Princeton Neuroscience Institute, Department of Psychology, Princeton University, Green Hall, Princeton, NJ 08540, United States.
Cognition. 2009 Dec;113(3):262-280. doi: 10.1016/j.cognition.2008.08.011. Epub 2008 Oct 15.
Research on human and animal behavior has long emphasized its hierarchical structure-the divisibility of ongoing behavior into discrete tasks, which are comprised of subtask sequences, which in turn are built of simple actions. The hierarchical structure of behavior has also been of enduring interest within neuroscience, where it has been widely considered to reflect prefrontal cortical functions. In this paper, we reexamine behavioral hierarchy and its neural substrates from the point of view of recent developments in computational reinforcement learning. Specifically, we consider a set of approaches known collectively as hierarchical reinforcement learning, which extend the reinforcement learning paradigm by allowing the learning agent to aggregate actions into reusable subroutines or skills. A close look at the components of hierarchical reinforcement learning suggests how they might map onto neural structures, in particular regions within the dorsolateral and orbital prefrontal cortex. It also suggests specific ways in which hierarchical reinforcement learning might provide a complement to existing psychological models of hierarchically structured behavior. A particularly important question that hierarchical reinforcement learning brings to the fore is that of how learning identifies new action routines that are likely to provide useful building blocks in solving a wide range of future problems. Here and at many other points, hierarchical reinforcement learning offers an appealing framework for investigating the computational and neural underpinnings of hierarchically structured behavior.

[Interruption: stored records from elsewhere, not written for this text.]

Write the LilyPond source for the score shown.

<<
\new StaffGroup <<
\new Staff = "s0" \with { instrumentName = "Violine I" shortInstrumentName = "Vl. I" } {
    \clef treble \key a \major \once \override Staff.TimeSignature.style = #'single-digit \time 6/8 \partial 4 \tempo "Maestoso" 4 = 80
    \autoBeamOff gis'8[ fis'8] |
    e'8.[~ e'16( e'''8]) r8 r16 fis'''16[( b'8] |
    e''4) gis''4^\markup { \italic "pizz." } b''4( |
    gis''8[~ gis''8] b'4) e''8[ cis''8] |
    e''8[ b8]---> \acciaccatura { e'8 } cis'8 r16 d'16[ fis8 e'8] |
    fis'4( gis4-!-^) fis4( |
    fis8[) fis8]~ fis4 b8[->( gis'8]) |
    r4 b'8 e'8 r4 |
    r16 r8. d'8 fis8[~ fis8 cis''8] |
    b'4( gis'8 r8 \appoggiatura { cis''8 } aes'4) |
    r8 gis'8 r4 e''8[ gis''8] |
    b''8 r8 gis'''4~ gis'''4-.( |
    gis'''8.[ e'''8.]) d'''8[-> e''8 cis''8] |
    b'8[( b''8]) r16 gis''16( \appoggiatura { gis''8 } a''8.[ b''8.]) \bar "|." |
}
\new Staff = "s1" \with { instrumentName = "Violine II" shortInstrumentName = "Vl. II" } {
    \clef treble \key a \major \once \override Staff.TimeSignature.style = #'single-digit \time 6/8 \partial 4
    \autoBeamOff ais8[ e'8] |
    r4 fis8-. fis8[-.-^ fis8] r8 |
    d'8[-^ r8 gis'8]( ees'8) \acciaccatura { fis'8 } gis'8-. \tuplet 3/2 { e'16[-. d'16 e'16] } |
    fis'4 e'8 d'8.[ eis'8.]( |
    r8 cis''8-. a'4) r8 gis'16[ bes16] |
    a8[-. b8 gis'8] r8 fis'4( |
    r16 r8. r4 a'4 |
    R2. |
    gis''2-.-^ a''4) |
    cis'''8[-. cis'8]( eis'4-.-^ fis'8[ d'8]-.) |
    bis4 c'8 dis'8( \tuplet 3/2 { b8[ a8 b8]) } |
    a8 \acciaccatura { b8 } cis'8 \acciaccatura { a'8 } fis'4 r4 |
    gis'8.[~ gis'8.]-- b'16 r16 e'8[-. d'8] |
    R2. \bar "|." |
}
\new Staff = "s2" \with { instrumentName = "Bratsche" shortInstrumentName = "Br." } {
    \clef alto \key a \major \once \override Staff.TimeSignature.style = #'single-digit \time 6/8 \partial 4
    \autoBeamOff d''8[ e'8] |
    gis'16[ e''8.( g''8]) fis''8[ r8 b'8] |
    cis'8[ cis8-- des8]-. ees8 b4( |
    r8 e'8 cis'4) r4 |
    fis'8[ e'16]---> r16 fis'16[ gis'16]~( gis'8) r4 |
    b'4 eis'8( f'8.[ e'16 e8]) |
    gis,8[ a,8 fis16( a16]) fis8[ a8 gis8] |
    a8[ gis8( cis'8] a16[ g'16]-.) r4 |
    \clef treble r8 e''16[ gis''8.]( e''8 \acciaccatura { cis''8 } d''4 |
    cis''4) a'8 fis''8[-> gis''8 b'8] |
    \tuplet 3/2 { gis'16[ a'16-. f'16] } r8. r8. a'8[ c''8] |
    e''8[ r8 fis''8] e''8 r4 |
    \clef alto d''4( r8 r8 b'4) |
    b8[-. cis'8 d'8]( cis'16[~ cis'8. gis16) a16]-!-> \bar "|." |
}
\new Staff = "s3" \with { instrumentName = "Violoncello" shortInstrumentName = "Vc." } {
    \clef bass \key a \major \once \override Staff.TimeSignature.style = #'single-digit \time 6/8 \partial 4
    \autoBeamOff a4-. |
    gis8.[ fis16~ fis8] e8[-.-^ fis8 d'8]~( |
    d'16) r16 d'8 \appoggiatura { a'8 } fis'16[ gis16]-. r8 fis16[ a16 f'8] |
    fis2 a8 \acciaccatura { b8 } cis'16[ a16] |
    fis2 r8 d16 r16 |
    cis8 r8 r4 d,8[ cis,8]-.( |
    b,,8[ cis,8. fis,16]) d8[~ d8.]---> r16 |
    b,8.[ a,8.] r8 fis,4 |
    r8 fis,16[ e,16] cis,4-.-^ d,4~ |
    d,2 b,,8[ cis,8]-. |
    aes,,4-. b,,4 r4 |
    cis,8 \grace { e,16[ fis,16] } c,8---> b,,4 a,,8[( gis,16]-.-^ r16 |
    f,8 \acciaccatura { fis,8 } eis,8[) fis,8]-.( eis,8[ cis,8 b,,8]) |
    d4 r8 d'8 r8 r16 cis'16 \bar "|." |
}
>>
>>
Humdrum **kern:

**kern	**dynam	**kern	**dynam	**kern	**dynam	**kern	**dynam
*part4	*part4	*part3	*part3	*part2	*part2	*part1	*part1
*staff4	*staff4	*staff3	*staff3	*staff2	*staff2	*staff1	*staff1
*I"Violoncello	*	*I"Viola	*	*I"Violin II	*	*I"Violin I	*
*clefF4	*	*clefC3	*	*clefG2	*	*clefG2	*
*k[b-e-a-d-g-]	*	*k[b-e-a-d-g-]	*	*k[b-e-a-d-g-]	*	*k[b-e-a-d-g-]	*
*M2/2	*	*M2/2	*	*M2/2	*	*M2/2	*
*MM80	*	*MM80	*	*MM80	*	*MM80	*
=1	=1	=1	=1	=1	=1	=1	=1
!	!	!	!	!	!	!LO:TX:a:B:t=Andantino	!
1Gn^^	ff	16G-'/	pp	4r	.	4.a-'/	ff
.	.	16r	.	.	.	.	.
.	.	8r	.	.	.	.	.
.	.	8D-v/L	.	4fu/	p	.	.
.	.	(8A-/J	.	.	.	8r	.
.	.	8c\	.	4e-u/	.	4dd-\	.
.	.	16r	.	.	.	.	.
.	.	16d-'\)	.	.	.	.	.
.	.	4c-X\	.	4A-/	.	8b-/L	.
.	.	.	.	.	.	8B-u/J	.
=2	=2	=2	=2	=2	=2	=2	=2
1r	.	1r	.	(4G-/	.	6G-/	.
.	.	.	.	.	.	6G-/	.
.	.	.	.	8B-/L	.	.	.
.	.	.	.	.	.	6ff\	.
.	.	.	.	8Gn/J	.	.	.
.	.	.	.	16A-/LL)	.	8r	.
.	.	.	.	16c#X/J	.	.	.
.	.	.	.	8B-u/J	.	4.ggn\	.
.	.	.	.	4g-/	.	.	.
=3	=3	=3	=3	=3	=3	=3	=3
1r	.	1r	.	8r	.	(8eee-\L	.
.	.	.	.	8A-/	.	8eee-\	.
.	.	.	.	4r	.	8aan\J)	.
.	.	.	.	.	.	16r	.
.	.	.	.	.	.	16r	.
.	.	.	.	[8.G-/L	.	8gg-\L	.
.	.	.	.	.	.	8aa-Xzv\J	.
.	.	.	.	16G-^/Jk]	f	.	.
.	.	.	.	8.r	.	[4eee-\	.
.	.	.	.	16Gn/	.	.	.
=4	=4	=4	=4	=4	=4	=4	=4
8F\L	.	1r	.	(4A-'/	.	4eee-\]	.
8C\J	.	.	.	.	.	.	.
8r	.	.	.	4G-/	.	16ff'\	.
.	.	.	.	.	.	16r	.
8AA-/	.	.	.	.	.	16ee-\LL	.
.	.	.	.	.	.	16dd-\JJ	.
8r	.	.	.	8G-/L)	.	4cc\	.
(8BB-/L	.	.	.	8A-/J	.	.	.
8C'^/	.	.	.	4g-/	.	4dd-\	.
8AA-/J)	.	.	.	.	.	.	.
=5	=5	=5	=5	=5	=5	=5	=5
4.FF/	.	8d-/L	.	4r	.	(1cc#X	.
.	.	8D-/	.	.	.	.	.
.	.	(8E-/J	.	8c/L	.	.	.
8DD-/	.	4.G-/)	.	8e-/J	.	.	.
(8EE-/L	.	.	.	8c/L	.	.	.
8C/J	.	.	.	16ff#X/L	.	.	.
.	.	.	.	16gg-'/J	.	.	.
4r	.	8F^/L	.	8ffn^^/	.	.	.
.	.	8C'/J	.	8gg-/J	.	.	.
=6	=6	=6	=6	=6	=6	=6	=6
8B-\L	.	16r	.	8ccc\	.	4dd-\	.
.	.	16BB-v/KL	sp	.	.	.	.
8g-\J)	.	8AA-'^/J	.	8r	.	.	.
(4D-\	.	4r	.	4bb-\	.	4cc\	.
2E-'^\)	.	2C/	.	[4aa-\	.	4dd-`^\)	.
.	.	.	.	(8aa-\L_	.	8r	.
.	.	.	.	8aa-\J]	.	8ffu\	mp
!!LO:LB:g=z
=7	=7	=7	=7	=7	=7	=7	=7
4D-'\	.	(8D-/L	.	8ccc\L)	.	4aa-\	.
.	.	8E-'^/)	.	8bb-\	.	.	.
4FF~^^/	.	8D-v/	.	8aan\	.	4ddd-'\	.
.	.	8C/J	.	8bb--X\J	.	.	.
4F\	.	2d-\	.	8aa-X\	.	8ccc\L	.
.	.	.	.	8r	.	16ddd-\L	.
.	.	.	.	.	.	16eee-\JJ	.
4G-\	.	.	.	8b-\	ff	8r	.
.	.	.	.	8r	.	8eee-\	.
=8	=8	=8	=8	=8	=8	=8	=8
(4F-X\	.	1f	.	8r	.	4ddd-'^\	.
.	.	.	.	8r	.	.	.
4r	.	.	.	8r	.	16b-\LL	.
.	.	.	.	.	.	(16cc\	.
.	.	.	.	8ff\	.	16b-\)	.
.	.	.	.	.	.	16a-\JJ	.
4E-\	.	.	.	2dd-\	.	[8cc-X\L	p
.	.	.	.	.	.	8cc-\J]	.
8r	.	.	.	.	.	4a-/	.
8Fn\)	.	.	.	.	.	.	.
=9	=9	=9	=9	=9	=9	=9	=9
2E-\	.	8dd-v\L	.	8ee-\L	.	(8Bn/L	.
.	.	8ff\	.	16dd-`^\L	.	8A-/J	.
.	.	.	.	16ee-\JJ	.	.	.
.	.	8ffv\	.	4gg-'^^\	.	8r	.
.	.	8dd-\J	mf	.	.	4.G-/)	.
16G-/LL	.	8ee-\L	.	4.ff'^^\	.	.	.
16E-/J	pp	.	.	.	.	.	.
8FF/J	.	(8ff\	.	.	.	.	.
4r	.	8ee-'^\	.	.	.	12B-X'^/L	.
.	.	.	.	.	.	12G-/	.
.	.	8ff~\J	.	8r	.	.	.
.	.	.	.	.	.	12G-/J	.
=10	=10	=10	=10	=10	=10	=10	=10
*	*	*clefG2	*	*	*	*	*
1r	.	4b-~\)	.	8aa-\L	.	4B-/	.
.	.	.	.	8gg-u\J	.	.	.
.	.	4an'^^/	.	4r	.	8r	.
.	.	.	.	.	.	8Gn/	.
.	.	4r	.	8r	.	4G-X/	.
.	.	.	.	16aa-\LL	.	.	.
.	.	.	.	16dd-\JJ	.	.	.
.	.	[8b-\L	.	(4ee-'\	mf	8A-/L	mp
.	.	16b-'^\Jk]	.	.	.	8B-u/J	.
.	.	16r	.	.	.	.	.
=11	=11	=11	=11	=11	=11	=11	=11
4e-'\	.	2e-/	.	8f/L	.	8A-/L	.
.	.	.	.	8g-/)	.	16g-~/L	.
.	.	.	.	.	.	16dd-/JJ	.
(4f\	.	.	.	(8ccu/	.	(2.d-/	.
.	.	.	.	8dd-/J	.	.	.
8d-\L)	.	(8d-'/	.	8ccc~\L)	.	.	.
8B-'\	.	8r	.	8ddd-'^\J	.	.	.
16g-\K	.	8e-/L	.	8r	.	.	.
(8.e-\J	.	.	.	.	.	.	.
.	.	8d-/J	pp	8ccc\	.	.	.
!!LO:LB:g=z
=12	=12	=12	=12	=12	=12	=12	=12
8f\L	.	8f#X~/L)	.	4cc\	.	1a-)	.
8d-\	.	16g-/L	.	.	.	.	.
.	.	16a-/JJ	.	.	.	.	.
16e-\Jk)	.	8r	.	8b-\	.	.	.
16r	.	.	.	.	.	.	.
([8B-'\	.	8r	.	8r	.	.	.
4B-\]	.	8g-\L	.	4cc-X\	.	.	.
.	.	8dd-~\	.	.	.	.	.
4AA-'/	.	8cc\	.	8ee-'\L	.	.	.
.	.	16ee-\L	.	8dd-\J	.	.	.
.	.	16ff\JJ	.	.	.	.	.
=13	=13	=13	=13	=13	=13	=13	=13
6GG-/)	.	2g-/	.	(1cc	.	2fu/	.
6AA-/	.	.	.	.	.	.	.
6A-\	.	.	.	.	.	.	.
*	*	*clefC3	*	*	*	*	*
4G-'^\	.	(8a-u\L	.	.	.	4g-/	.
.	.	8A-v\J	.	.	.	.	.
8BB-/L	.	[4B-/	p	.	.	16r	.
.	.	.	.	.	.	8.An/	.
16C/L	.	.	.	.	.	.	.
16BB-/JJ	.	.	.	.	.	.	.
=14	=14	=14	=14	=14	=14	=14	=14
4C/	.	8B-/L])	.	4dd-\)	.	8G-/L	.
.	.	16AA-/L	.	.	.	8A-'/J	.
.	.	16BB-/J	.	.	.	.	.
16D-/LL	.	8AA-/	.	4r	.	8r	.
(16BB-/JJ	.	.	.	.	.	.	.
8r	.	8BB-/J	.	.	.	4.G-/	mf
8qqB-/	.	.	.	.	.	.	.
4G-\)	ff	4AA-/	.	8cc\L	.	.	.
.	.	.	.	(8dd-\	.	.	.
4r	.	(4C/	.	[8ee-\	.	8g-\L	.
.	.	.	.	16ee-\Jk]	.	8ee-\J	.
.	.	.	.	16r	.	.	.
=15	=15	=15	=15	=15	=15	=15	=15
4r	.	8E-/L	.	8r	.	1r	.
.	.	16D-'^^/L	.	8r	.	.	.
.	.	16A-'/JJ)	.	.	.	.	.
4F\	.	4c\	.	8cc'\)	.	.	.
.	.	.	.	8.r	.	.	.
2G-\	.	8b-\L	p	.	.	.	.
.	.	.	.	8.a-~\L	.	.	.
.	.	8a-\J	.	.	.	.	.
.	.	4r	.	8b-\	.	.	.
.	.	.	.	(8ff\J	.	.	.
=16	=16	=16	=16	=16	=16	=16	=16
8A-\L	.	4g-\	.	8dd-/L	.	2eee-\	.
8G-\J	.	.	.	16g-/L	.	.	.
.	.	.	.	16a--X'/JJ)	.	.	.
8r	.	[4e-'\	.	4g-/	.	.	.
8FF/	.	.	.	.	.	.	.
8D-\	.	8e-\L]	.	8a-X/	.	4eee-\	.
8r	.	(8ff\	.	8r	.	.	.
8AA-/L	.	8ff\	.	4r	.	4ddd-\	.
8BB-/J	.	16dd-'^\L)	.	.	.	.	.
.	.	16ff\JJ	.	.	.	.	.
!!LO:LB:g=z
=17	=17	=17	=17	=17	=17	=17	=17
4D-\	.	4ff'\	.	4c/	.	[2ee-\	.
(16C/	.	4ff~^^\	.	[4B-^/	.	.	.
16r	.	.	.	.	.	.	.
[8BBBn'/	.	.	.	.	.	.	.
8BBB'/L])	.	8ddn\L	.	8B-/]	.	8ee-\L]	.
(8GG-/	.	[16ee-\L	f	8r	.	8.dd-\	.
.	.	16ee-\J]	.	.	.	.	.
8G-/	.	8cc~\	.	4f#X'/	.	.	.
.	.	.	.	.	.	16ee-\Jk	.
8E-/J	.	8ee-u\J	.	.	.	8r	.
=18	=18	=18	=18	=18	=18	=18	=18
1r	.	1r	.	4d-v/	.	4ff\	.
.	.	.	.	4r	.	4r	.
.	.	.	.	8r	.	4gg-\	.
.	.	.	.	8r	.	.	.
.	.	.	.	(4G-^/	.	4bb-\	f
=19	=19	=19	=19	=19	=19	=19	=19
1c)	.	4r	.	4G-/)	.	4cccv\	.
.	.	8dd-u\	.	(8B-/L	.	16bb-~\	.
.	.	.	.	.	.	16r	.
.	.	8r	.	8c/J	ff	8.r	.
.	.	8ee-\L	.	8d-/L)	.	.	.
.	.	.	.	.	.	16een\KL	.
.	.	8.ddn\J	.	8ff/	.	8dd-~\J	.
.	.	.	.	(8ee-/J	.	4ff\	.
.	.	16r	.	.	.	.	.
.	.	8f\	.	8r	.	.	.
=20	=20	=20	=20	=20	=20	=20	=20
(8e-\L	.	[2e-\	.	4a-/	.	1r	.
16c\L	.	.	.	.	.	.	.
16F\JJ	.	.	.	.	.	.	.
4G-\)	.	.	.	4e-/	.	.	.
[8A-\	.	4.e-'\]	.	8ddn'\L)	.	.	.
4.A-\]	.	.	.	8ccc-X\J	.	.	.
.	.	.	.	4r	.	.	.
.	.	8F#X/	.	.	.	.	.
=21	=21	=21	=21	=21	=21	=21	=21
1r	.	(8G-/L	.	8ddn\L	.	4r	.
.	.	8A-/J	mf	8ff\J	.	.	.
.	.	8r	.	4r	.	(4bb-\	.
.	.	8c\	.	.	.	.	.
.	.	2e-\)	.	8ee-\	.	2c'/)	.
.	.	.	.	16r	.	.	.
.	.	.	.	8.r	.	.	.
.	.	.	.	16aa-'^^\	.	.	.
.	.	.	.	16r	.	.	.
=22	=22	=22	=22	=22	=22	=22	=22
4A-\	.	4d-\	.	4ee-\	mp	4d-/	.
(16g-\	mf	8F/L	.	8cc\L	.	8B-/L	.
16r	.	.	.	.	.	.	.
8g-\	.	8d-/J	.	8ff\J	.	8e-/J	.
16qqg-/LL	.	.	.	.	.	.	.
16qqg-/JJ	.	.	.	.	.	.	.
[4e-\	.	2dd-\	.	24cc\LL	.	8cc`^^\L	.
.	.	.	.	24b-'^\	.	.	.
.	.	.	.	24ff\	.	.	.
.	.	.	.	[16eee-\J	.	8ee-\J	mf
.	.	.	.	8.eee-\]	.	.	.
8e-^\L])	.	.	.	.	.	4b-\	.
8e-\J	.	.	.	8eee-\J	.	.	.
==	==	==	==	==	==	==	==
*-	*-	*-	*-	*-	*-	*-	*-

对人类和动物行为的研究长期以来一直强调其层次结构——将正在进行的行为划分为离散任务,这些任务由子任务序列组成,而子任务序列又由简单动作构建而成。行为的层次结构在神经科学领域也一直备受关注,在该领域它被广泛认为反映了前额叶皮质的功能。在本文中,我们从计算强化学习的最新进展角度重新审视行为层次结构及其神经基础。具体而言,我们考虑一组统称为分层强化学习的方法,这些方法通过允许学习智能体将动作聚合为可重复使用的子例程或技能来扩展强化学习范式。仔细研究分层强化学习的组成部分,能揭示它们如何映射到神经结构上,特别是背外侧和眶额前额叶皮质内的区域。这也提示了分层强化学习可能以特定方式对现有的层次结构化行为心理模型起到补充作用。分层强化学习凸显的一个特别重要的问题是,学习如何识别新的动作例程,这些例程可能为解决未来广泛问题提供有用的构建模块。在这一点以及许多其他方面,分层强化学习为研究层次结构化行为的计算和神经基础提供了一个有吸引力的框架。